WHAT TO WORK ON: A word-for-word copy of the lines from the one holding "Right hand at" through the final line of the records below is the only output asked for.

RECORDED DATA:

Start of Block

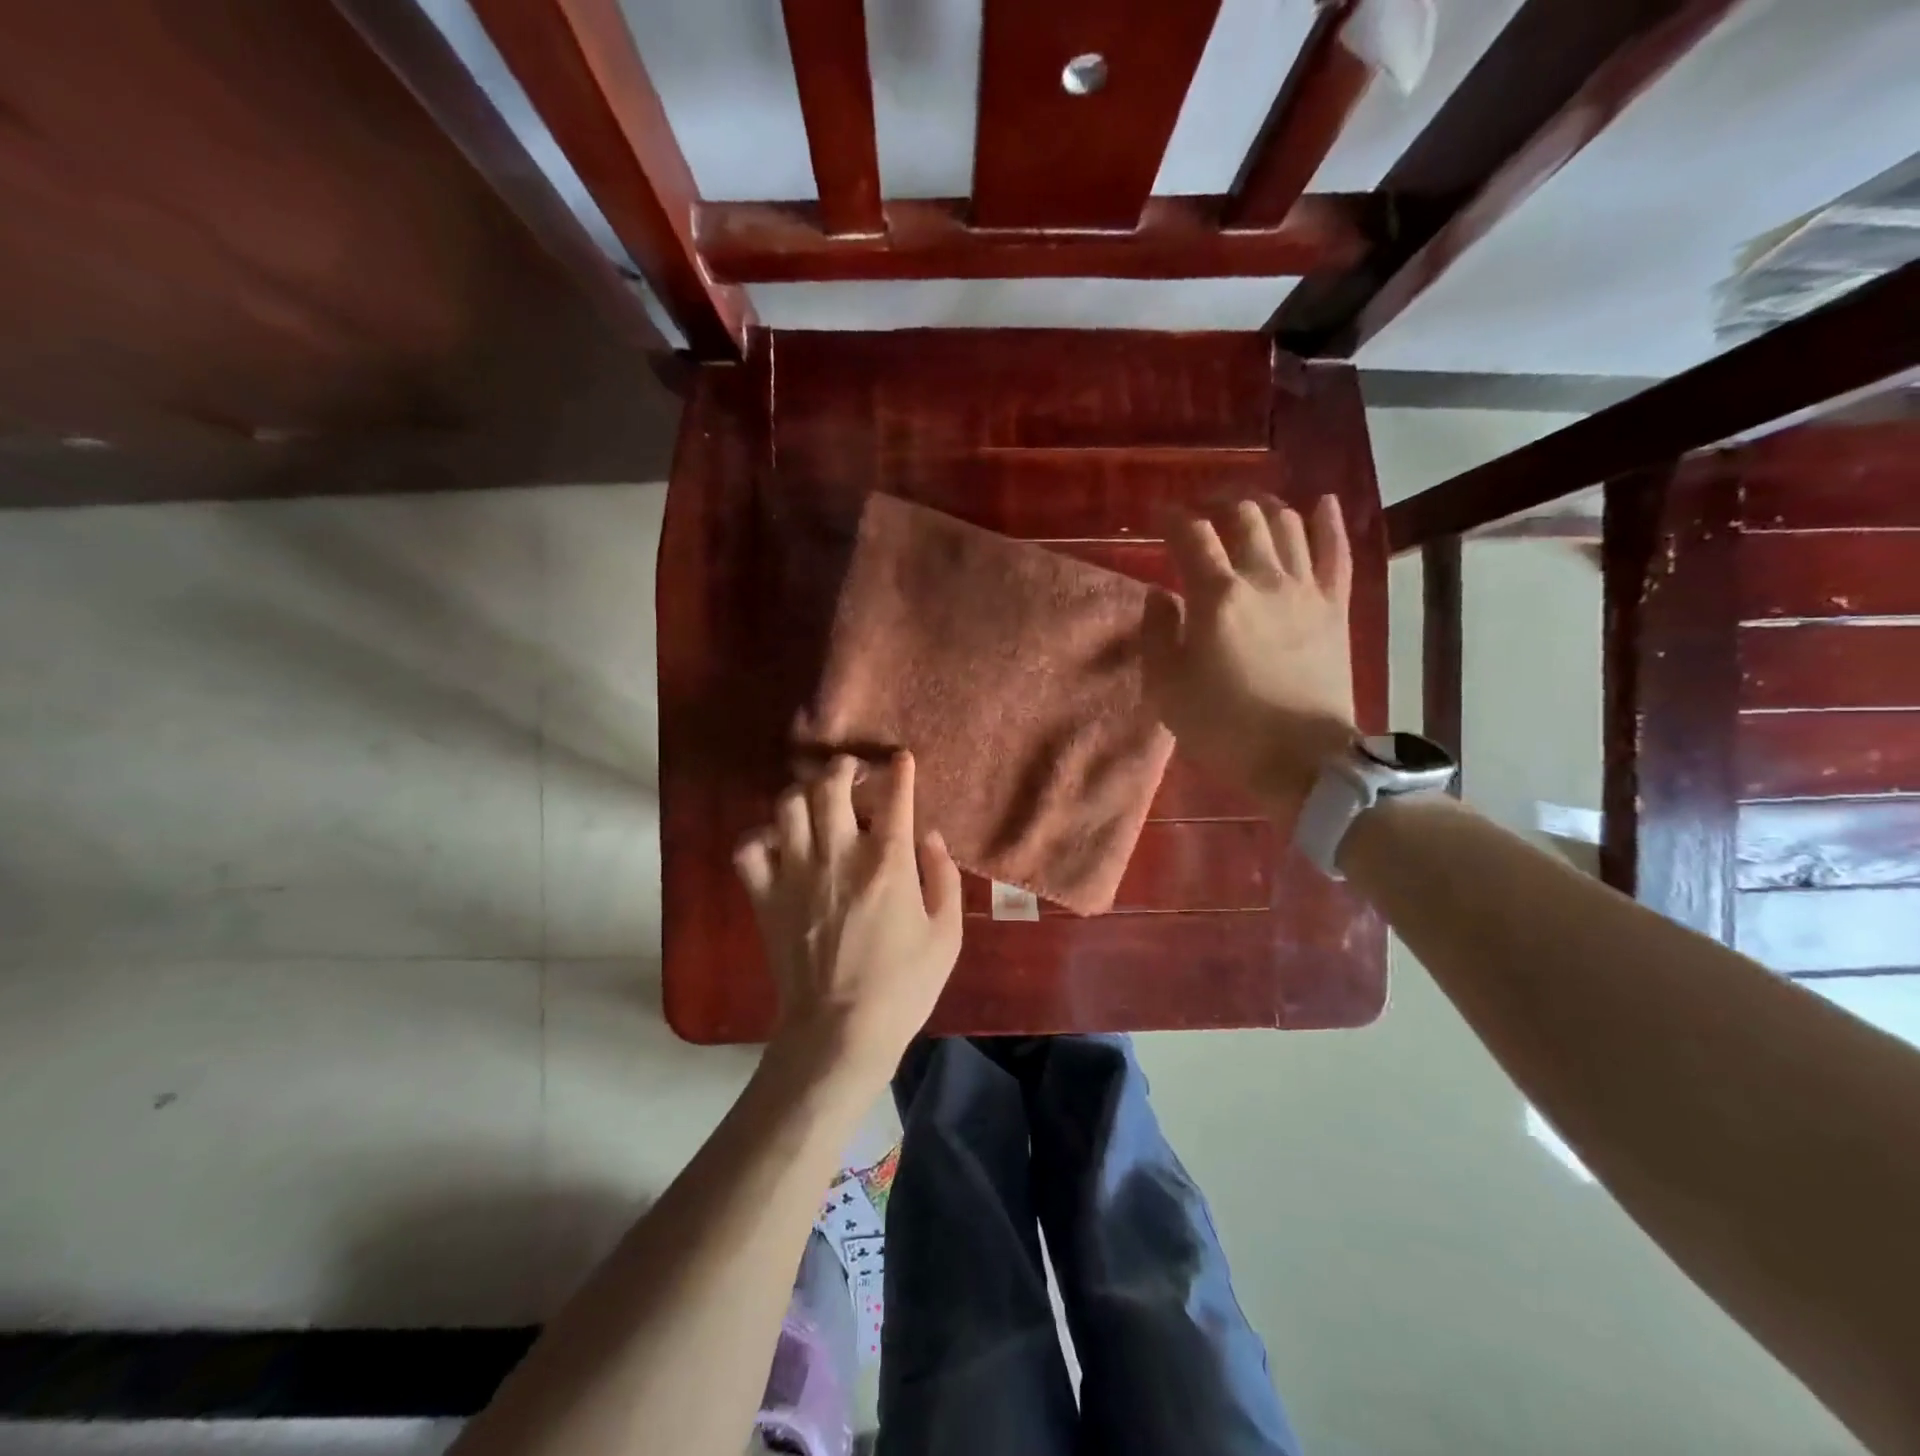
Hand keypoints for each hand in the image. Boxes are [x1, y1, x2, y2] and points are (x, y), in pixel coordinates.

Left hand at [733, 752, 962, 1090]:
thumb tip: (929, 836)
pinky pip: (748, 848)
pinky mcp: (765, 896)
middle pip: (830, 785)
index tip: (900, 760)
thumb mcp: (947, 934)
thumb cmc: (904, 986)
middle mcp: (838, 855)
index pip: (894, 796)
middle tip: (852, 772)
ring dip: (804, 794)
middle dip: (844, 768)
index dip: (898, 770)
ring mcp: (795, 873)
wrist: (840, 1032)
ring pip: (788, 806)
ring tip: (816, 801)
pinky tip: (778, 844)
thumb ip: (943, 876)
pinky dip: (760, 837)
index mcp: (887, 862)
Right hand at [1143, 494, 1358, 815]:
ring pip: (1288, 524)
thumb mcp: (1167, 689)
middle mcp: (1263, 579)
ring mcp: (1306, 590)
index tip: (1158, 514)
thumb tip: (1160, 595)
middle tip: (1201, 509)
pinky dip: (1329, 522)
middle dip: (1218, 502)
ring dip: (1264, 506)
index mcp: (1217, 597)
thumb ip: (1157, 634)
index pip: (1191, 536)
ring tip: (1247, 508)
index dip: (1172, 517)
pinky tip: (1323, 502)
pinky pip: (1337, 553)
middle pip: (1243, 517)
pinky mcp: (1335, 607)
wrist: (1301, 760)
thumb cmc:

End of Block

THE ANSWER:
Right hand at [1143, 494, 1358, 815]:
ring pip: (1288, 524)
thumb mcp: (1167, 689)
middle mcp: (1263, 579)
ring mcp: (1306, 590)
index tip: (1158, 514)
thumb tip: (1160, 595)
middle tip: (1201, 509)
pinky dip: (1329, 522)
middle dip: (1218, 502)
ring dip: (1264, 506)
index mcp: (1217, 597)
thumb ip: (1157, 634)
index pip: (1191, 536)
ring tip: (1247, 508)
index dip: (1172, 517)
pinky tip: (1323, 502)
pinky pip: (1337, 553)
middle pip: (1243, 517)
pinky mcp: (1335, 607)
wrist: (1301, 760)
thumb cmc:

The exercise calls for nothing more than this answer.